One company (Sabre) actually had a department (development team that supported HR) holiday lunch/outing. Everyone on the team went, contractors and employees. (Don't get me wrong - I'm glad I had a great manager who would do that ... but honestly the only difference I really ever felt was my paycheck was signed by someone else)
I was a contract consultant for over a decade; I didn't hide any work. I usually didn't work out of their office, but when I did use their resources my working assumption was that any artifact left behind was theirs, modulo any agreement to the contrary.
Intermediate documents, experimental code, etc. weren't offered to customers, but I can't imagine what I'd want to hide. (Aside from my shame, given how a couple projects went.)
Sorry that was quite hard to parse - I mean, what would you expect to appear different to colleagues?
The differences between employees and contractors may reside in the work they do, but doesn't need to, it's in the legal basis of their employment - which other workers can't see. Just like you can't see the wage another worker is getting, rat doesn't mean they're getting the wage you think they are.
The way you know someone is a contractor is they leave after a few months, or they retired and still work there.
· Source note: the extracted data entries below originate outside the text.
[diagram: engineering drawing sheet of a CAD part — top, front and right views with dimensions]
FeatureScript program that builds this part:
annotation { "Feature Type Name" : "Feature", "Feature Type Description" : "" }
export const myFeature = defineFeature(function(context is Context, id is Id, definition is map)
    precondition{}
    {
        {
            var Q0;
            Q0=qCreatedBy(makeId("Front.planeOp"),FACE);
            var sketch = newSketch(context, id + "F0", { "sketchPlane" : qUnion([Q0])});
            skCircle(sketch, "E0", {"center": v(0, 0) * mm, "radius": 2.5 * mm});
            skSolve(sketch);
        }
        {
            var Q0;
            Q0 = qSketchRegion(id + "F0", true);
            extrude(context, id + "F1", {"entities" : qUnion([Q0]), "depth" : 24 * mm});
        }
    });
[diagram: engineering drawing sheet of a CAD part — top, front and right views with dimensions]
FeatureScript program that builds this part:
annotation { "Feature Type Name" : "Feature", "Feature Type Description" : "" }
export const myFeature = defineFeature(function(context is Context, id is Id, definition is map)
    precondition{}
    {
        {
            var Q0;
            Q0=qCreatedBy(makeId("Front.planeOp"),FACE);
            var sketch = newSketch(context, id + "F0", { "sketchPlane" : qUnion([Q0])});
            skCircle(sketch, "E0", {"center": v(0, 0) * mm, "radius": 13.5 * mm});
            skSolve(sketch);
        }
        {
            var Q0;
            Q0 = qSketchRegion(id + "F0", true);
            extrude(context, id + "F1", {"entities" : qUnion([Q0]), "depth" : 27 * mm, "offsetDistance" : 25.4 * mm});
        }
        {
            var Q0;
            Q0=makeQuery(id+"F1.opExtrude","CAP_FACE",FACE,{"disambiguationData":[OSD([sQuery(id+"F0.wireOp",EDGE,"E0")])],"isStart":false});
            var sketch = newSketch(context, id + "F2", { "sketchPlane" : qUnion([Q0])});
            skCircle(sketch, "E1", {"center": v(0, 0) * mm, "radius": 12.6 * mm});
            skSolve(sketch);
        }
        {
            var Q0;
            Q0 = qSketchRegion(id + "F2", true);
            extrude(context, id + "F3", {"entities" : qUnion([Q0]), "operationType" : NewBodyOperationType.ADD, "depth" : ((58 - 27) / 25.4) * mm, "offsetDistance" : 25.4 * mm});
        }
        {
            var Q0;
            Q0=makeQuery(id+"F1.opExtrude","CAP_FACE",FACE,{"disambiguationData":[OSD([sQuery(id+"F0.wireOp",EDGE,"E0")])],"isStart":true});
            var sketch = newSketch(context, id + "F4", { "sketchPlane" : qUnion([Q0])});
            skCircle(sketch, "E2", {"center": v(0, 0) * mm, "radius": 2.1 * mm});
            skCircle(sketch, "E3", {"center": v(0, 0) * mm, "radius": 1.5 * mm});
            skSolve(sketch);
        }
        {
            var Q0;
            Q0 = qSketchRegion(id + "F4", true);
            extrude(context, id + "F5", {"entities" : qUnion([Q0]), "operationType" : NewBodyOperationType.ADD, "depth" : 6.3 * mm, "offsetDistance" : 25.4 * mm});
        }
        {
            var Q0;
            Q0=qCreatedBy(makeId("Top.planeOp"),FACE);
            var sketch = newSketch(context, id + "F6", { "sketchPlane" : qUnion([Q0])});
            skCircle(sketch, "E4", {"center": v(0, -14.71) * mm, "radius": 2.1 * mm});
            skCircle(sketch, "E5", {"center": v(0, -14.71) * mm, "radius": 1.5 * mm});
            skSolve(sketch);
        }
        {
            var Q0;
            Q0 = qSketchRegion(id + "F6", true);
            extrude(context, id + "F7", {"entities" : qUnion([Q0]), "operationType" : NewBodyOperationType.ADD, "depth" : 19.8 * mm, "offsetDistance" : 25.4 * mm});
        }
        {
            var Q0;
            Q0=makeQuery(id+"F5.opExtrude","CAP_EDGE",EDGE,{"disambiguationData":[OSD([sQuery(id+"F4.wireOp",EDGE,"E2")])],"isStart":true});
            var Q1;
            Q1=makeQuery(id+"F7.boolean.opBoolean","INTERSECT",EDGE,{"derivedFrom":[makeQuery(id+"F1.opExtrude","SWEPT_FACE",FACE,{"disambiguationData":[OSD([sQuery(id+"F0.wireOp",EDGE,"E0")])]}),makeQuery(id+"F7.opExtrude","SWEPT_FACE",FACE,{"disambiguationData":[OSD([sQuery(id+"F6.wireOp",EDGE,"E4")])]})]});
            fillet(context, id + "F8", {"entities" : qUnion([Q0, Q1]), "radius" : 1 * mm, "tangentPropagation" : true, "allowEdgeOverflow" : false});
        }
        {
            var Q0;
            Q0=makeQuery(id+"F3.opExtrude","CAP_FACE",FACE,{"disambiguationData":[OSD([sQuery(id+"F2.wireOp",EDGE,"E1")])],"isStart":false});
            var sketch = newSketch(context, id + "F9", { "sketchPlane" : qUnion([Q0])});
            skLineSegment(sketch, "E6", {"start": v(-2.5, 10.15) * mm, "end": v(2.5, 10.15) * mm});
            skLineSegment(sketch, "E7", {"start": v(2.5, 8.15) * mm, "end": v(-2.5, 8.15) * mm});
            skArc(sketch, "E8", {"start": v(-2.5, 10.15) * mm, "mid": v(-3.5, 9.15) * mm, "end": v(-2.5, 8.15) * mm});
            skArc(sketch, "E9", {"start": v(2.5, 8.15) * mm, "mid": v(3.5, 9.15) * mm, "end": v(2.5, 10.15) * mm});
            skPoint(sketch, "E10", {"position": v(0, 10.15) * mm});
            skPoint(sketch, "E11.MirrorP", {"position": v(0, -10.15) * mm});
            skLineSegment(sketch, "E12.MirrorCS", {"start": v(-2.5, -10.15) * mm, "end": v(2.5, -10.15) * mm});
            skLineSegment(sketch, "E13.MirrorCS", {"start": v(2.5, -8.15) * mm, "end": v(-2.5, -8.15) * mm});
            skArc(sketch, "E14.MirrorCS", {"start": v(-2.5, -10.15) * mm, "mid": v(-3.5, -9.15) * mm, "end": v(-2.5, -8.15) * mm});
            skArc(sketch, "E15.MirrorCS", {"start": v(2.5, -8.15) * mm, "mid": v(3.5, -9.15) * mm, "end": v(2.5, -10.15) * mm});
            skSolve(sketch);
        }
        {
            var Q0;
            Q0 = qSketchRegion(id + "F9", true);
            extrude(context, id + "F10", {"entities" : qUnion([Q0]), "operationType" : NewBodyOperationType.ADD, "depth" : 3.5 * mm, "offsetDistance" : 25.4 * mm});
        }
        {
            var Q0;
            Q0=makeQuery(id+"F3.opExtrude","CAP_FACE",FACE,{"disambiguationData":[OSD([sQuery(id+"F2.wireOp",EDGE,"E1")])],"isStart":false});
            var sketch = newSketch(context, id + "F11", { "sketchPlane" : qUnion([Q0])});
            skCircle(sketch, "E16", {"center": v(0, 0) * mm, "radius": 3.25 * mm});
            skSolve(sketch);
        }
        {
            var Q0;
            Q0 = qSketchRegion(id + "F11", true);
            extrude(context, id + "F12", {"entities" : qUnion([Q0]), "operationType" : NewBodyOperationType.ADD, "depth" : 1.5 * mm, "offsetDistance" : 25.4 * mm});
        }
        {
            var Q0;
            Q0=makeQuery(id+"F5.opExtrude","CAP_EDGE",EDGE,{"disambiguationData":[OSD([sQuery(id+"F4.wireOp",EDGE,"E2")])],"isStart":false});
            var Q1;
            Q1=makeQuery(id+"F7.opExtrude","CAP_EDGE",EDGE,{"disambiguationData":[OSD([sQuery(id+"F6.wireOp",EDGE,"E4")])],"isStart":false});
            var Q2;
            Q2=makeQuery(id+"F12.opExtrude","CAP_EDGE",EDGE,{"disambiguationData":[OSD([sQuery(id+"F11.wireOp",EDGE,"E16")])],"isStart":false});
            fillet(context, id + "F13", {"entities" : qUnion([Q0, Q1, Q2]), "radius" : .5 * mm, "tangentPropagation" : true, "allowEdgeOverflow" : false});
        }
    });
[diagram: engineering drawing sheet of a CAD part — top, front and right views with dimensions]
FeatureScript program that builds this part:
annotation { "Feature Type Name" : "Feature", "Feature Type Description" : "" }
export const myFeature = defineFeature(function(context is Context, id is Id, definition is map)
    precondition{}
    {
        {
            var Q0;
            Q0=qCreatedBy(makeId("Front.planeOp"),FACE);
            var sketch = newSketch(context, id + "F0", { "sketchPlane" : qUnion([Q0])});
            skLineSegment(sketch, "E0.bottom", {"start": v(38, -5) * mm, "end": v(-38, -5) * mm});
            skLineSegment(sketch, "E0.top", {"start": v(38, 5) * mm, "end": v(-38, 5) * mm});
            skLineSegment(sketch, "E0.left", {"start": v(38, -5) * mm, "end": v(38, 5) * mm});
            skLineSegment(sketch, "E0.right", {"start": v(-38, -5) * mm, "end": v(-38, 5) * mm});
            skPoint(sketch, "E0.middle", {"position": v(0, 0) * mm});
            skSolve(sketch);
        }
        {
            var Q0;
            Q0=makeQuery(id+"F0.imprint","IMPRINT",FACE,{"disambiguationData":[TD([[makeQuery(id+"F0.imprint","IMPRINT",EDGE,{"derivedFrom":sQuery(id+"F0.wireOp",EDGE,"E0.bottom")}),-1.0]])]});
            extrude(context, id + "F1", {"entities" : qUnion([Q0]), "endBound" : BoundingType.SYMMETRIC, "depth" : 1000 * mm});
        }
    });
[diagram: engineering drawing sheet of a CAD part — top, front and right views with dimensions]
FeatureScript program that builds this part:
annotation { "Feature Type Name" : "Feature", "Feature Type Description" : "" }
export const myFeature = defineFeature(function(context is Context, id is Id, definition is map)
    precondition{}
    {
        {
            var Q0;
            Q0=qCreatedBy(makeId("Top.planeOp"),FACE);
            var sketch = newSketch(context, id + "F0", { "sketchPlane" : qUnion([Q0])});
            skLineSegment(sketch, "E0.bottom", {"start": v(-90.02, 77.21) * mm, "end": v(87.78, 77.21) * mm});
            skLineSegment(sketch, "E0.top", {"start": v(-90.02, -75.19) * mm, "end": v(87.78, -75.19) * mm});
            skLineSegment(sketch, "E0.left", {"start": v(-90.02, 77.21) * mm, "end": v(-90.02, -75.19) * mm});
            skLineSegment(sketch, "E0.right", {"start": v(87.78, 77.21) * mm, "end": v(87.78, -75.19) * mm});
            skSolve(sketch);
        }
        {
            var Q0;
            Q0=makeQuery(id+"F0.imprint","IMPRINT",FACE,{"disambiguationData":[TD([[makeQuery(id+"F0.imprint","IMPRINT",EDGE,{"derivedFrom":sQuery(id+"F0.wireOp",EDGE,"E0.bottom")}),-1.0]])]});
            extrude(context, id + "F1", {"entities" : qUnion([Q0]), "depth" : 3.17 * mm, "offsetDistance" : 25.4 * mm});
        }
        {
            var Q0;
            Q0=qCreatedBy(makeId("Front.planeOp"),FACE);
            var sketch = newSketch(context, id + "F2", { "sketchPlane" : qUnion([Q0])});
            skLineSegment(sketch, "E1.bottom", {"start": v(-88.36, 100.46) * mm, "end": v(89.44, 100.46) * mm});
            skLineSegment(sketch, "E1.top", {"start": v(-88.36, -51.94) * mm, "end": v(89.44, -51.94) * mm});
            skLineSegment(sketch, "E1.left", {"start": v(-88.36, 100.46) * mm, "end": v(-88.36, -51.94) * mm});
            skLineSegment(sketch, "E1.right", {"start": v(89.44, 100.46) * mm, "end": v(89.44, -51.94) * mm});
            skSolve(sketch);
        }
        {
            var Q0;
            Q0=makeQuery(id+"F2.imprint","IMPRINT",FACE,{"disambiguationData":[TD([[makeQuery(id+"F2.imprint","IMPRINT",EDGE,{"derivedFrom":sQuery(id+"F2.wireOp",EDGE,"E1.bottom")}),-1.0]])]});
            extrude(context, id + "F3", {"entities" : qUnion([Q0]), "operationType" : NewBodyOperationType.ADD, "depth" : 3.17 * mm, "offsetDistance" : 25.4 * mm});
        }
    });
You can't necessarily tell by their work output.
If an employee and contractor are digging ditches the only difference is likely to be in the paperwork; though possibly the contractor uses their own PSE and tools, but not necessarily.
No, it is not just a matter of which set of papers the company and the individual signed. I expect, and the government expects, that if someone works like an employee they are an employee (and have employee rights and payroll withholding, etc.)
Different agencies have different criteria, but the IRS considers several factors:
The agency [IRS] is more likely to classify as an independent contractor a worker who:
can earn a profit or suffer a loss from the activity
furnishes the tools and materials needed to do the work
is paid by the job
works for more than one company at a time
invests in equipment and facilities
pays his or her own business and traveling expenses
hires and pays assistants, and
sets his or her own working hours.
On the other hand, the IRS is more likely to classify as an employee a worker who:
can be fired at any time
is paid by the hour
receives instructions from the company
receives training from the company
works full time for the company
receives employee benefits
has the right to quit without incurring liability, and
provides services that are an integral part of the company’s day-to-day operations.
A collegue in the UK was forced^Wencouraged to start a limited and contract for his former employer. As far as I can tell that was purely a scheme to shift liabilities and to pay less taxes.
There is a big case in the UK about the BBC forcing the "talent" to set up self employed companies - the tax man didn't like this and is fining people hundreds of thousands of pounds.
Though as presenters they have a better chance of beating ir35 as they can legitimetly work out side of the BBC in a way that a developer cant - eg pa's at events etc
The IRS' concerns aren't exactly the same as the state law concerns, but the lists they use to qualify contractor versus employee seem pretty similar, just with the CA state law test being more simplified (though IANAL, the more simplified CA state law list seems no less likely for companies to run afoul of with this sort of relationship).